==== Text provided ====
Just monitor your cpu usage vs gpu usage. If your cpu (the core that is running python inference) is at 100% and gpu is 25%, the bottleneck is cpu. The gpu is waiting for more work while cpu is maxed out. For ref, 13900k is 2x the single core performance vs 1950x. After oc, likely 2.2x.

My CPU is an “old” Threadripper 1950X. Maybe I’m confused, but why should an older CPU struggle to feed the CUDA cores? Shouldn’t it need to transfer very little to/from GPU memory once the model weights are loaded?

Qubitium on Mar 30, 2023

@sterlind --text "I think the meaning of life is" The tokenizer averages about 2/3rds of a word per token (depending on the words). In MasterTaffer’s latest code (at least, the PR that was merged here), the new code doesn’t kick in until 128 context tokens. Retry with a ~1300 word input and the difference should be immediately obvious even on a smaller 7B model, probably something on the order of 8-10 seconds of “latency” before you start getting output vs nearly instantaneous afterwards. Go up to a 30B model and the difference is enormous.

EyeDeck on Mar 28, 2023

@sterlind What is your cpu? 4090 requires the very least 12th gen intel or zen4 to have the cpu keep up with feeding the cuda cores. 25% gpu utilization is way too low. It should be 80% or higher when generating tokens. To make the result deterministic, try setting a fixed seed to the inference for all tests also.

Qubitium on Mar 27, 2023

@sterlind What is meant by context size is the length of the input text, which has been a huge bottle neck up until now. The new optimization, if I understand correctly, only kicks in after there is >128 tokens of context. It should be really obvious, once you test with a few paragraphs for the input.
==== Raw data ====
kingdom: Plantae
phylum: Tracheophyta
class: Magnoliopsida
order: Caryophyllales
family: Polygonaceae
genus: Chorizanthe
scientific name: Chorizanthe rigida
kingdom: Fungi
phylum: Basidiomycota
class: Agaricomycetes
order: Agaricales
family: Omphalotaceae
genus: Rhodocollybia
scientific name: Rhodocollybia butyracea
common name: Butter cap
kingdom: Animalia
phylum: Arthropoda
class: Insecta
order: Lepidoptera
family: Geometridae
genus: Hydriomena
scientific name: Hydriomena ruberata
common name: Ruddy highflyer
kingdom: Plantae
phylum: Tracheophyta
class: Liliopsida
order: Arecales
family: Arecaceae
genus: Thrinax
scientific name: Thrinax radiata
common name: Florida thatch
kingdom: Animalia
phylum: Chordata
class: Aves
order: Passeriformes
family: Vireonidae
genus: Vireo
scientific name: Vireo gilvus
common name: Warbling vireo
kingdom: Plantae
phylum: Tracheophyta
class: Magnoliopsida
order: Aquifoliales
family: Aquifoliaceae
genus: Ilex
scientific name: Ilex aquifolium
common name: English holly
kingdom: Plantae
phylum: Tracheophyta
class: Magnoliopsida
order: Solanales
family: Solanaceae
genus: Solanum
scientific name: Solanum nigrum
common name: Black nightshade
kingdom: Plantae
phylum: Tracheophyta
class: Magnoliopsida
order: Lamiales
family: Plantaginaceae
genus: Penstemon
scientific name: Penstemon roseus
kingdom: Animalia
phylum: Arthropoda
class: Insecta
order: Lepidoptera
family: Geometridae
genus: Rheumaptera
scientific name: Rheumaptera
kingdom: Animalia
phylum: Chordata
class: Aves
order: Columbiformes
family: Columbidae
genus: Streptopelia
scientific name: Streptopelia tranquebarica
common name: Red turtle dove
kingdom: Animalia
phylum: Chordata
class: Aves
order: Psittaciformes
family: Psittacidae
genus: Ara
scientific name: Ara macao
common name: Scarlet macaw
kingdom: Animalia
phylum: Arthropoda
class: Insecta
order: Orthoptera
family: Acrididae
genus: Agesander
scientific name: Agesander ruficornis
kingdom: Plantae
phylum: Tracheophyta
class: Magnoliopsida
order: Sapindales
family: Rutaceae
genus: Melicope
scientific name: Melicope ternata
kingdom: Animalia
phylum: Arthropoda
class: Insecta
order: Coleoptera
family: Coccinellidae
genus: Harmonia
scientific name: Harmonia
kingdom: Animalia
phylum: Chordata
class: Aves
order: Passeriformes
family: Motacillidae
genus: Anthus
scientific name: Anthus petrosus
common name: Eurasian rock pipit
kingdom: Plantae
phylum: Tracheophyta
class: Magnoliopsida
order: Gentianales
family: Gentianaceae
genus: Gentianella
====
**Required tasks:**
1: According to the forum thread on CPU and GPU bottlenecks during model inference, what GPU utilization should be reached when generating tokens?
2: Extend the forum thread on CPU and GPU bottlenecks during model inference beyond its final sentence.

**Task-by-task answers:**
1: 80% or higher.

2:
IdiotSandwichTheThird on Mar 27, 2023

@MasterTaffer Any chance of a making a pull request? Hackish or not, it’s also ridiculously faster for me. Testing on the a 3090 with the various LLaMA 30B pre-quantized models linked here: https://github.com/oobabooga/text-generation-webui/pull/530 and running through text-generation-webui, the --wbits 3 --group-size 128, --wbits 3 --group-size 32, --wbits 4 --act-order, and --wbits 4 --group-size 128 quantizations, I see the the same ~5x inference improvement. I’m seeing a VRAM usage increase of around 5%*, so I guess it’ll probably need a toggle.

@diegomontoya That’s a followup commit for MasterTaffer’s own https://github.com/MasterTaffer/GPTQ-for-LLaMa/commit/b46c976e28af3823ef5a6f780462beaf5ad906ac, one of the four models I tested (the --wbits 4 --group-size 128 one) crashed without that change.

*edit: Don’t quote me on that though, with some models it looks slightly higher, but for some reason I’m currently able to run a LLaMA 30B --wbits 4 --true-sequential --act-order model at full context on my 3090 without OOMing, while the same setup except without these changes would always OOM yesterday. I have no idea why.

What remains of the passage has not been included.